No tapas bar in Cádiz is a real Cádiz tapas bar without ‘papas aliñás’. Of course, there is a reason for that… this cold dish is a perfect summer recipe for when the heat hits hard.
True fact! Try to find a tapas bar in the old town of Cádiz which doesn’t offer these potatoes as part of the menu. I bet you won’t.
Like most things in life, this is no coincidence. Temperatures get really hot in here around summer time and that’s why Andalusian cuisine offers so many cold dishes, including plenty of soups – gazpachos, salmorejos, ajoblanco – and salads. These ‘papas aliñás’ are a good example of those refreshing recipes which help alleviate the heat when things gets really hot.
Similarly to other popular Andalusian specialities, this is a simple and unpretentious recipe that can be eaten both as a tapa or as a starter. So honest and so lacking of any masking that the quality of the ingredients becomes key and the absolute focus if we want to achieve great results.
As a ‘disclaimer’ for purist I’ll state that the original recipe wouldn’t include green pepper. But as we always say here, we believe cooking shouldn’t be about strictly following a recipe as much as it should be about getting some inspiration to then add your personal touch. And I think the green pepper is a small licence that works really well here as it adds depth of flavour to the dish.
Go for it. It’s easy, quick, super healthy and very delicious. Just remember… buy the best quality ingredients you can afford!

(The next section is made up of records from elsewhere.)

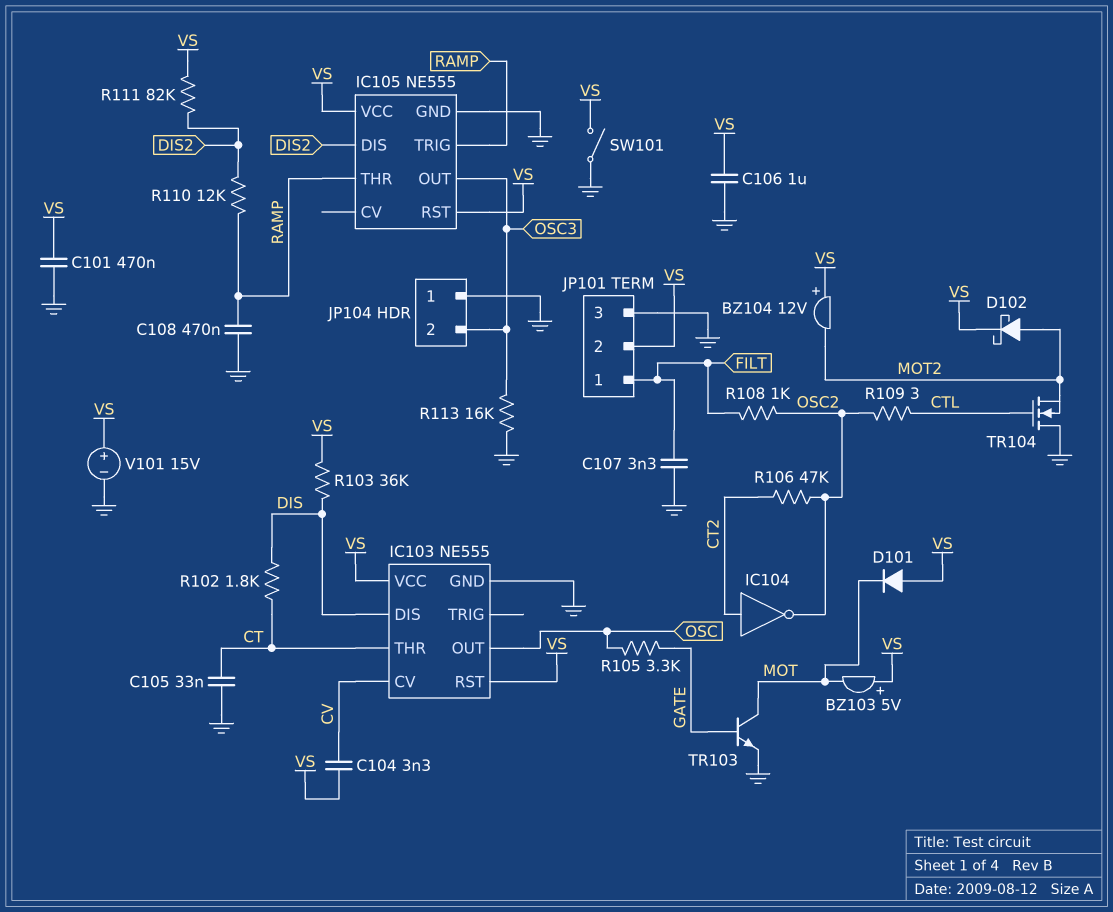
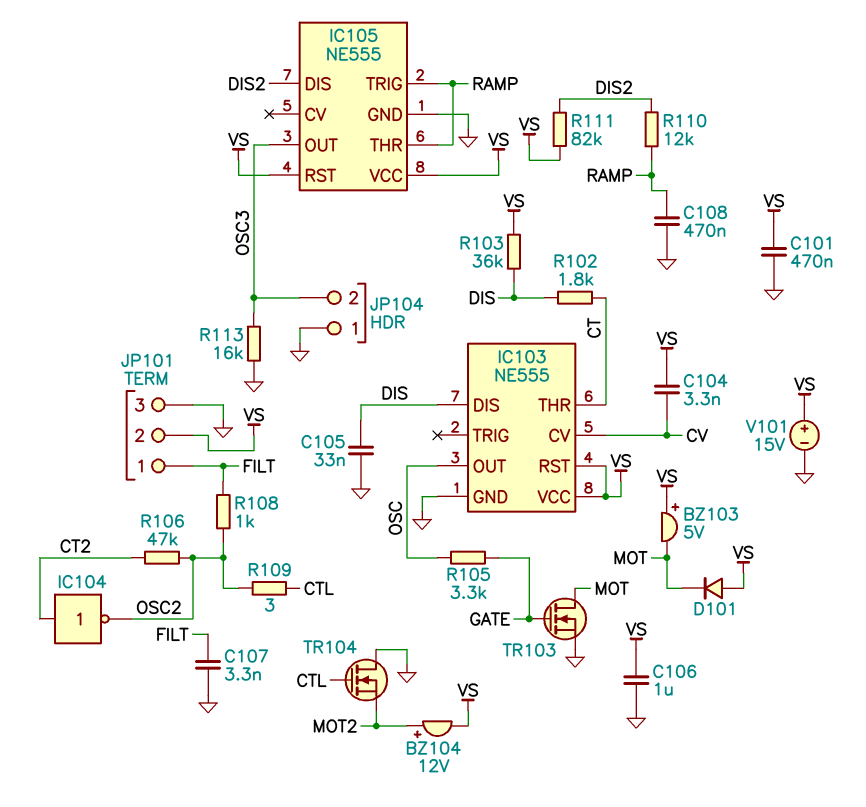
BZ104: buzzer 12V (plus VS, minus MOT2) -> buzzer 12V (plus MOT2, minus VS)
C105: 33nF (CT, GND) -> 33nF (DIS, GND)
D102: schottky (A MOT2, K VS) -> none
SW101: switch (GND, VS) -> none
TR103: NPN (B GATE, C MOT, E GND) -> NMOS (G GATE, D MOT, S GND)

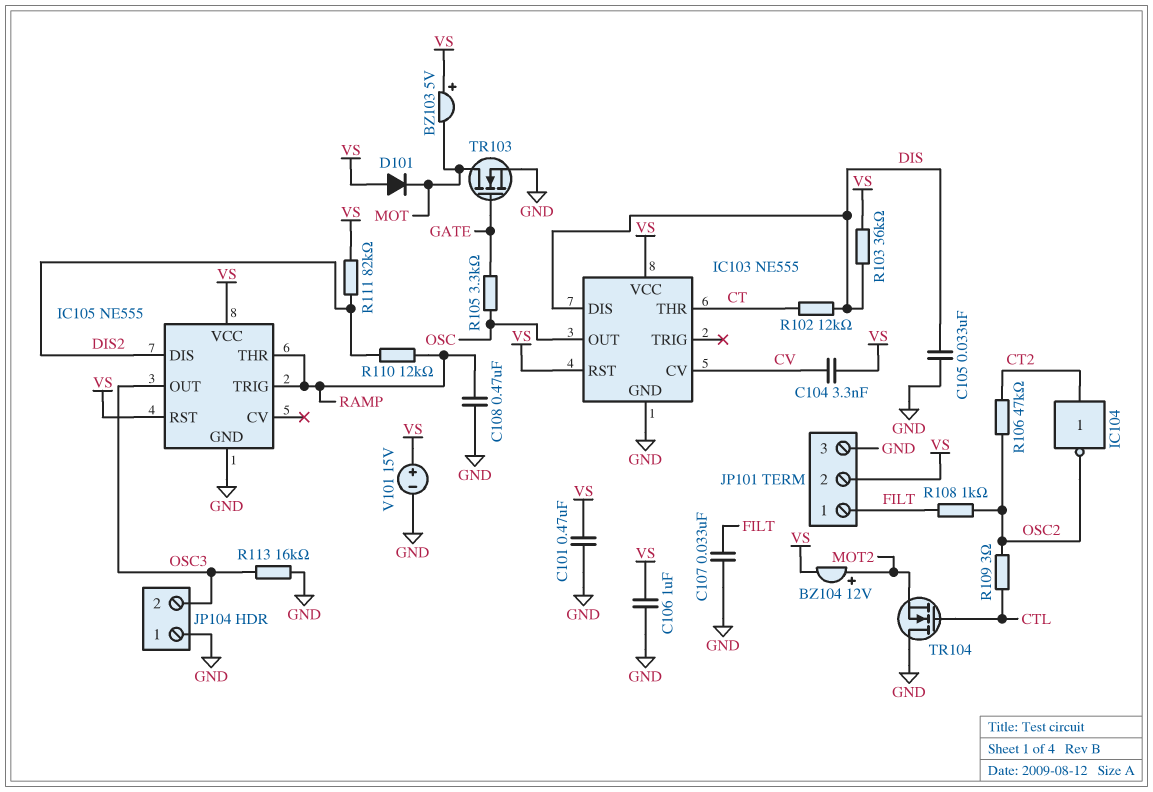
C107: 3.3nF (FILT, GND) -> 33nF (FILT, GND)
R102: 1.8k (CT, DIS) -> 12k (CT, DIS)

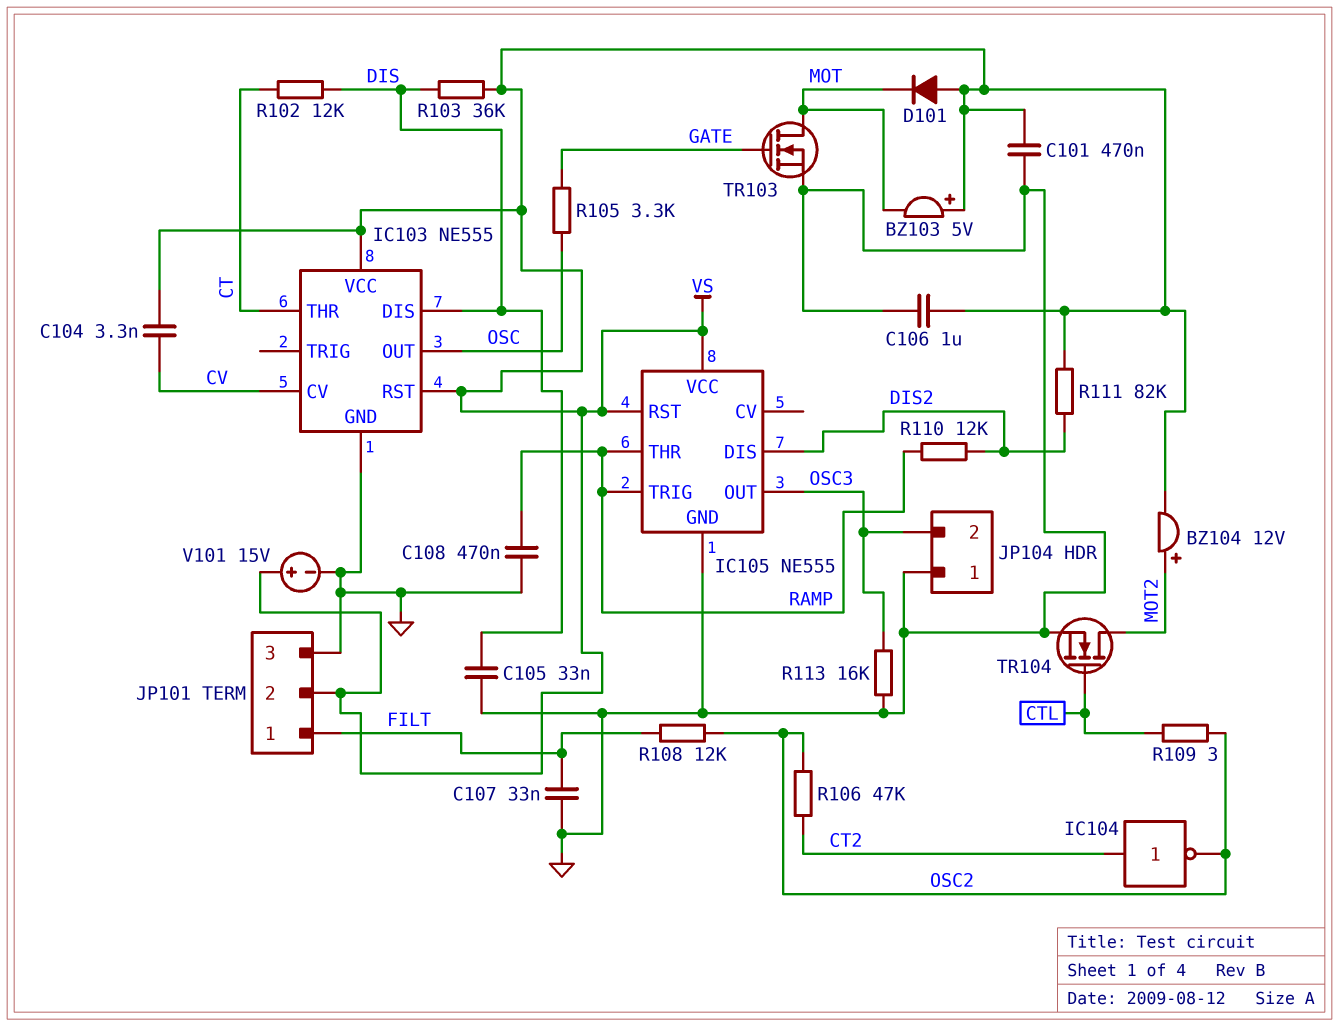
R108: 1k (FILT, OSC2) -> 12k (FILT, OSC2)
TR104: NMOS (G CTL, D GND, S MOT2) -> NMOS (G CTL, D MOT2, S GND)

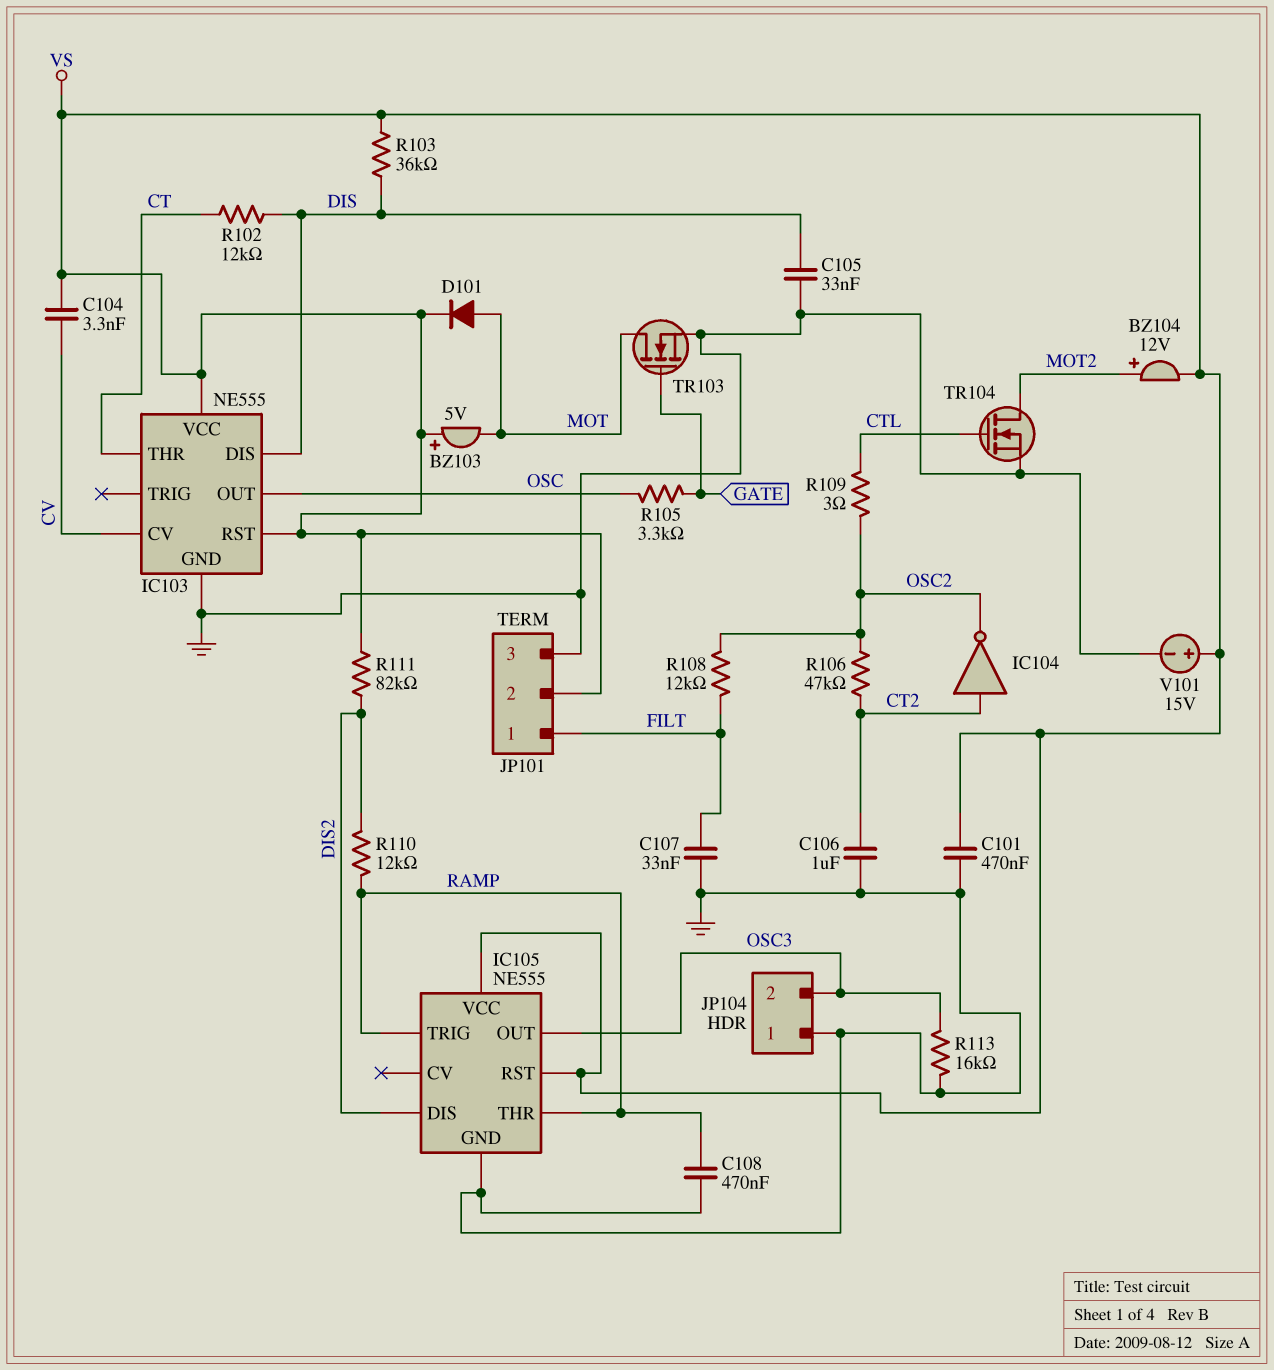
C106: 1uF (GND, VS) -> 1uF (CT2, GND)
D101: diode (A VS, K MOT) -> diode (A MOT, K VS)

- 600 g Potatoes – approx. 2-3 medium-sized potatoes
- 100 g White Onion – approx. 1 small onion or 1/2 large one. Finely chopped
- 50 g Green pepper – approx. 1/4 green pepper, finely chopped.
- 2 tbsp Sherry vinegar
- 125 cl Extra virgin olive oil
- Fresh parsley
- 1/2 tbsp Pimenton - alternatively any other smoked paprika
- 1/2 tbsp Salt
- Chop the onion and the pepper very finely. Put in a bowl together with the sherry vinegar and leave it to marinate.
- Wash the potatoes, put them in a pot and cover them with water. Bring to boil, then add the salt. Cook for around 25 minutes or until done inside (this will depend on the size of the potatoes). Let them cool down.
- Peel the potatoes and put them in a bowl together with the olive oil. Mash the potatoes and the oil, not too much. We’re not after a puree, this should have some texture. If you prefer it, you can also slide the potatoes which by the way, is the traditional way to do it.
- Mix the potatoes and the oil with the onion and green pepper marinade. Sprinkle some pimenton and some finely chopped fresh parsley.
This recipe is better served cold. However, the fridge has a negative impact on the flavour of the potatoes. So I’d recommend you to either leave it cool down at room temperature and then serve it or, alternatively, put the dish in the fridge but take it out 15 minutes before you serve it so that the potatoes recover their full flavour.
In Spain, the traditional way to eat these potatoes is together with some tuna in olive oil and a bit of chopped boiled egg on top. You can even add some olives if you like them. Give it a go… you’ll love it!